Saved entries

***

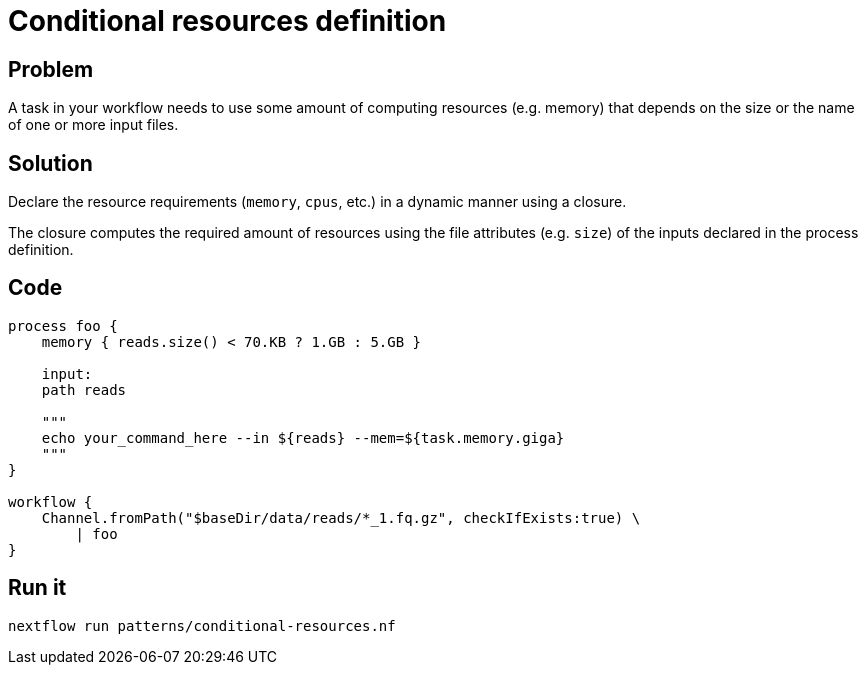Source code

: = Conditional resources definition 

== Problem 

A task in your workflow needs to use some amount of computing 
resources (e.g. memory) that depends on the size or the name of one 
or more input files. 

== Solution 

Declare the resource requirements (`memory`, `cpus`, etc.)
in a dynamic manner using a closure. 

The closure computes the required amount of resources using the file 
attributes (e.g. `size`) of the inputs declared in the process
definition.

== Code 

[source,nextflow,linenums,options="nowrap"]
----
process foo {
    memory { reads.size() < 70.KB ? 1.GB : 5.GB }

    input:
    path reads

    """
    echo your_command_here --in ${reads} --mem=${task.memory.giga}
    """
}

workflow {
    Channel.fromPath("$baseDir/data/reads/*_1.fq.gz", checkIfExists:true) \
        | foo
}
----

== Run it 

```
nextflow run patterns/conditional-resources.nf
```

***

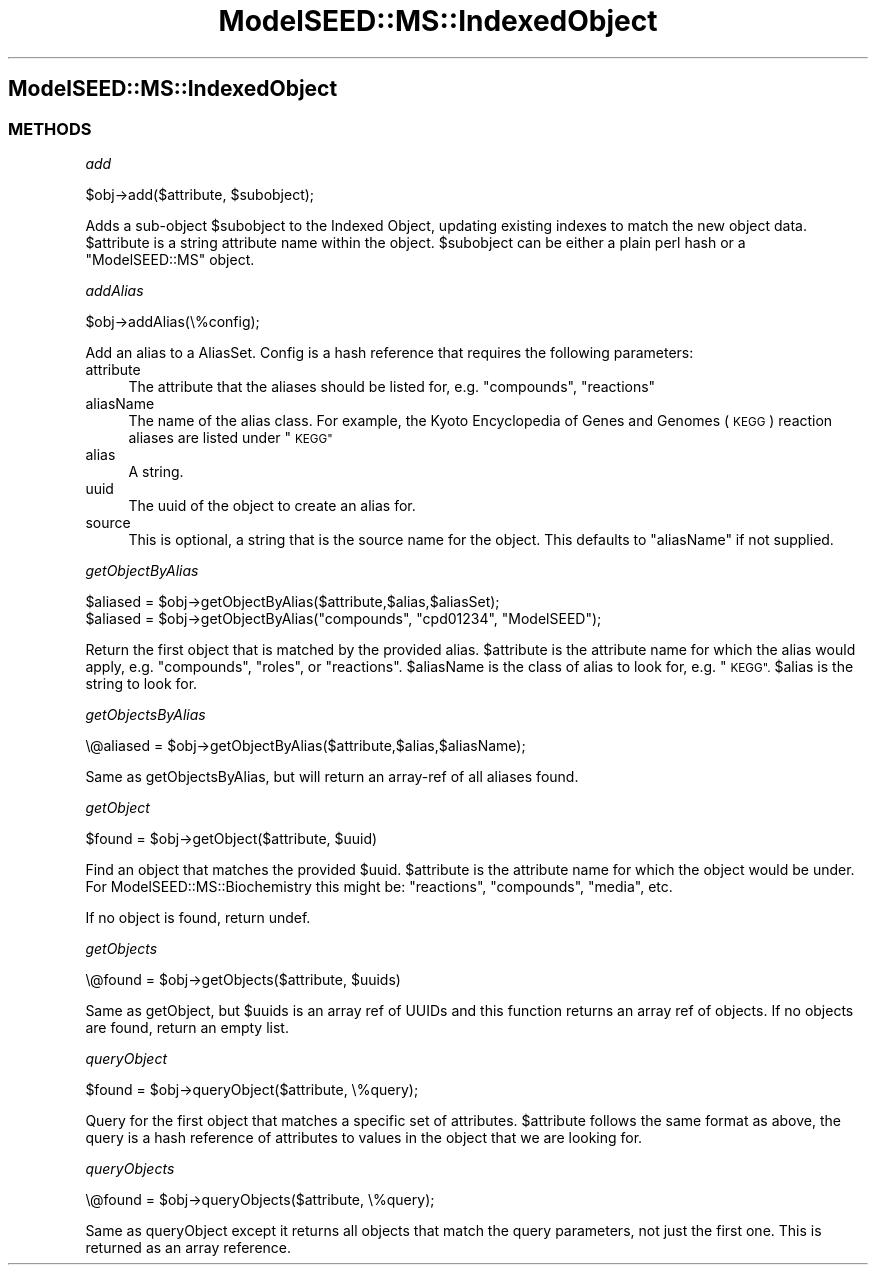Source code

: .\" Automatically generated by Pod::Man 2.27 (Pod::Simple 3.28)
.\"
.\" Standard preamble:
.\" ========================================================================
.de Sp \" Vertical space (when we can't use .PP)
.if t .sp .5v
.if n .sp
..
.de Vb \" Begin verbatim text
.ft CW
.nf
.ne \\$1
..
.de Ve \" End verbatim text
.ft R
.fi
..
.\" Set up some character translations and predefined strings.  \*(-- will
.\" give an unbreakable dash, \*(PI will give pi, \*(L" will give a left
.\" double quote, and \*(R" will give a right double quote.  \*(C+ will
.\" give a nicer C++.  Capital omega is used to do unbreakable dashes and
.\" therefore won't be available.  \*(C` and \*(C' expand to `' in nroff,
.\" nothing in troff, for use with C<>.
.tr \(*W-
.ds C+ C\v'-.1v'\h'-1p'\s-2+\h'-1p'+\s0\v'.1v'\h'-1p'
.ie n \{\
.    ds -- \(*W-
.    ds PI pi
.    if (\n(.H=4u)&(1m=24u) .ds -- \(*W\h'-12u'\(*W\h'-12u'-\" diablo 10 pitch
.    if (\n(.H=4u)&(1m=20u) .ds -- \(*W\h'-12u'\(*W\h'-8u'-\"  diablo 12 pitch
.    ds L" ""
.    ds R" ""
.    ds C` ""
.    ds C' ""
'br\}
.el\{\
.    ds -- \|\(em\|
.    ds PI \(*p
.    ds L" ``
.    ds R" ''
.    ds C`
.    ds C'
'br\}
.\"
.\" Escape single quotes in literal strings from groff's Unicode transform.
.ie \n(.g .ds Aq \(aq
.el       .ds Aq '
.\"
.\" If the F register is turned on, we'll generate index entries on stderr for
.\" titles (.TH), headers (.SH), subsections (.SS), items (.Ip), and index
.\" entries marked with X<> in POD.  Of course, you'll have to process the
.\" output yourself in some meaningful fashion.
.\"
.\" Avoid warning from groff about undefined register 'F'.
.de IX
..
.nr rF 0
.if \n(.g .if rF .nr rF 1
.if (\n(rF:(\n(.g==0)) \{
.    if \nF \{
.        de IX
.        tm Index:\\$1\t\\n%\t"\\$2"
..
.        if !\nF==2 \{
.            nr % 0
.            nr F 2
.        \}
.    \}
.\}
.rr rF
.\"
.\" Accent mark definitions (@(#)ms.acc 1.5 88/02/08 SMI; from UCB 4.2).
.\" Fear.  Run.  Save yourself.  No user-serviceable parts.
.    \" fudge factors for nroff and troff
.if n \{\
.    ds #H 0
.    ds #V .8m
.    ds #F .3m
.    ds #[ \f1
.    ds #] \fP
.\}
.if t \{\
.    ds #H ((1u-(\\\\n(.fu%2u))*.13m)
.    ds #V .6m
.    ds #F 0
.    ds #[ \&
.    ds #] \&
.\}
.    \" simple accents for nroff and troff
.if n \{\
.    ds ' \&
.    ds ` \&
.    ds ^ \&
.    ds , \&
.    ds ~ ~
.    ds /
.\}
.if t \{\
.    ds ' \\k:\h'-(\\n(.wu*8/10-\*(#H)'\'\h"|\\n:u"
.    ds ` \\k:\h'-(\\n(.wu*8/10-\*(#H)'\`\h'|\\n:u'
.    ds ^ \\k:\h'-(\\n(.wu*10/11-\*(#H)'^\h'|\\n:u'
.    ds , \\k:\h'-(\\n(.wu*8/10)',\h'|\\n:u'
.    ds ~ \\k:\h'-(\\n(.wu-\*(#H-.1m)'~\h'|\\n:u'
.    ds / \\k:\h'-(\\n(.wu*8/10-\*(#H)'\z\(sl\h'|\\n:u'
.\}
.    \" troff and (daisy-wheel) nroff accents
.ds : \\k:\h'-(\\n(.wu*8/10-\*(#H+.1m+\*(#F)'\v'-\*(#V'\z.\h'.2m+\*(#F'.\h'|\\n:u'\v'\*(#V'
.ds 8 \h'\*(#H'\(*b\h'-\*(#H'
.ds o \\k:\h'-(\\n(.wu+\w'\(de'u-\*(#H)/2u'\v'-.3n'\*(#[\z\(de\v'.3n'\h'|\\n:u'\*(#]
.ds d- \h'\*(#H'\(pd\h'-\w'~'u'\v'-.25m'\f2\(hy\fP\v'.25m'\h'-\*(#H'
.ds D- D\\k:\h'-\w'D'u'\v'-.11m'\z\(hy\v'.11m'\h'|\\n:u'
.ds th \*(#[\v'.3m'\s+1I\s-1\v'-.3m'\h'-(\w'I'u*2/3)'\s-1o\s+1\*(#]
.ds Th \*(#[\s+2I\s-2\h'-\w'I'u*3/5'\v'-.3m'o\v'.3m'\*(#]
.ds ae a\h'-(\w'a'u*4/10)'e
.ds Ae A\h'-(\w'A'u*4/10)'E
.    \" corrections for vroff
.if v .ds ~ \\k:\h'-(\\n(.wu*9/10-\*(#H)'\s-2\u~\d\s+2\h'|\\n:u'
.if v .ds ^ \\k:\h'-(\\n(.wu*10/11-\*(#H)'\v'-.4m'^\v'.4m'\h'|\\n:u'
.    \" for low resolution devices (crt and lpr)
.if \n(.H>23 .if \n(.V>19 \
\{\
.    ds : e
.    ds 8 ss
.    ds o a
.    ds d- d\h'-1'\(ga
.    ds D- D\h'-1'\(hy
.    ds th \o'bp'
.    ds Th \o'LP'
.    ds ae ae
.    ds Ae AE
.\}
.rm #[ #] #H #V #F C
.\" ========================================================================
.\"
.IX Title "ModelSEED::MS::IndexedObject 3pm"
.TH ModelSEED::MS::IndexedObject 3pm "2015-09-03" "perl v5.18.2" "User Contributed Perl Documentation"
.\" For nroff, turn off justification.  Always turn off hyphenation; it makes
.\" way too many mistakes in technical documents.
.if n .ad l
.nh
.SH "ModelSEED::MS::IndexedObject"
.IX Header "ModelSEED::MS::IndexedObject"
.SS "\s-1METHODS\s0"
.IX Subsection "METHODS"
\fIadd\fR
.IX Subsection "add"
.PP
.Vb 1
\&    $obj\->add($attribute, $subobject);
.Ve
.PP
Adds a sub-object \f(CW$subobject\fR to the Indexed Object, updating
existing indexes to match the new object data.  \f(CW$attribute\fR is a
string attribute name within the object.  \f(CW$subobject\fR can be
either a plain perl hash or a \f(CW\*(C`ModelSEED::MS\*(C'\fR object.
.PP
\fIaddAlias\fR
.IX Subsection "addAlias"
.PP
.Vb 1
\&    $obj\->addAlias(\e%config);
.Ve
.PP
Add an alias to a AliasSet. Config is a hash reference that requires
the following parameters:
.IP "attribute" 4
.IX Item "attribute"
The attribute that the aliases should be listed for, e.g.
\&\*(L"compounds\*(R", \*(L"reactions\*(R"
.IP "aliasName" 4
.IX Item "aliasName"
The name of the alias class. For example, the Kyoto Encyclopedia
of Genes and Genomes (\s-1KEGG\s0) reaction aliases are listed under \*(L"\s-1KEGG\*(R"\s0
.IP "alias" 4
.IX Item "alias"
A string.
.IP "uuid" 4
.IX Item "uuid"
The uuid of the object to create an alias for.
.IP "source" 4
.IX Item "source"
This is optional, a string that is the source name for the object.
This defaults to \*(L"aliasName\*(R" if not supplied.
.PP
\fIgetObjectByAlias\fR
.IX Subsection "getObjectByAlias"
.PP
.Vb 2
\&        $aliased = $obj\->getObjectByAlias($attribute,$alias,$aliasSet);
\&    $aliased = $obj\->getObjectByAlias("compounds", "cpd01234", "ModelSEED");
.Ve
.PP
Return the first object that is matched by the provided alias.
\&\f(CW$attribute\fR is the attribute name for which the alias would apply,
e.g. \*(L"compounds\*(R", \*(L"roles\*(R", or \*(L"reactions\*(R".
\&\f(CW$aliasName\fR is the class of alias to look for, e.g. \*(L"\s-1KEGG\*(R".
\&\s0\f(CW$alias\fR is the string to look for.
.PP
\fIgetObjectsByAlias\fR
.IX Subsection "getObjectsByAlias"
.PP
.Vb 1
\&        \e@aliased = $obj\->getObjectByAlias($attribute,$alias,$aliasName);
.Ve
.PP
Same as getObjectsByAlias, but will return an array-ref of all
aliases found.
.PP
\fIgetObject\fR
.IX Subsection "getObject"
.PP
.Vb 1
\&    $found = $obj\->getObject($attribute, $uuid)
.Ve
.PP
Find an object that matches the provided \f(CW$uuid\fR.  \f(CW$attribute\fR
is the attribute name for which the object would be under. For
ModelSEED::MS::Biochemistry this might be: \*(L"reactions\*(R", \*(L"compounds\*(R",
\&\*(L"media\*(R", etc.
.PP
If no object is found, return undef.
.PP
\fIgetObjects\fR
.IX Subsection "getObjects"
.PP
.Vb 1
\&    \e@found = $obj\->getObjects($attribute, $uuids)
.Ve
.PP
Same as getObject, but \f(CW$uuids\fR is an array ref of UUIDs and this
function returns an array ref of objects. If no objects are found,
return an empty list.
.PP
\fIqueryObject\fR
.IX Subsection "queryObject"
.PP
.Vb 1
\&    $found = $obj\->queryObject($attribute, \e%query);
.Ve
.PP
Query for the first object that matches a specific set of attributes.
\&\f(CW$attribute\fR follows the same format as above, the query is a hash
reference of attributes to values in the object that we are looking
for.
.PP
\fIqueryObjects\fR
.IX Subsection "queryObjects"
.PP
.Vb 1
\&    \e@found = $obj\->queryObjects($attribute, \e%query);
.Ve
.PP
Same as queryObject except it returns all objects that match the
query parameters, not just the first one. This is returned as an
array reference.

***

Search the entries above for lines containing the word "process", and copy each one.

Result of the task
attributes (e.g. `size`) of the inputs declared in the process
process foo {
.\" entries marked with X<> in POD.  Of course, you'll have to process the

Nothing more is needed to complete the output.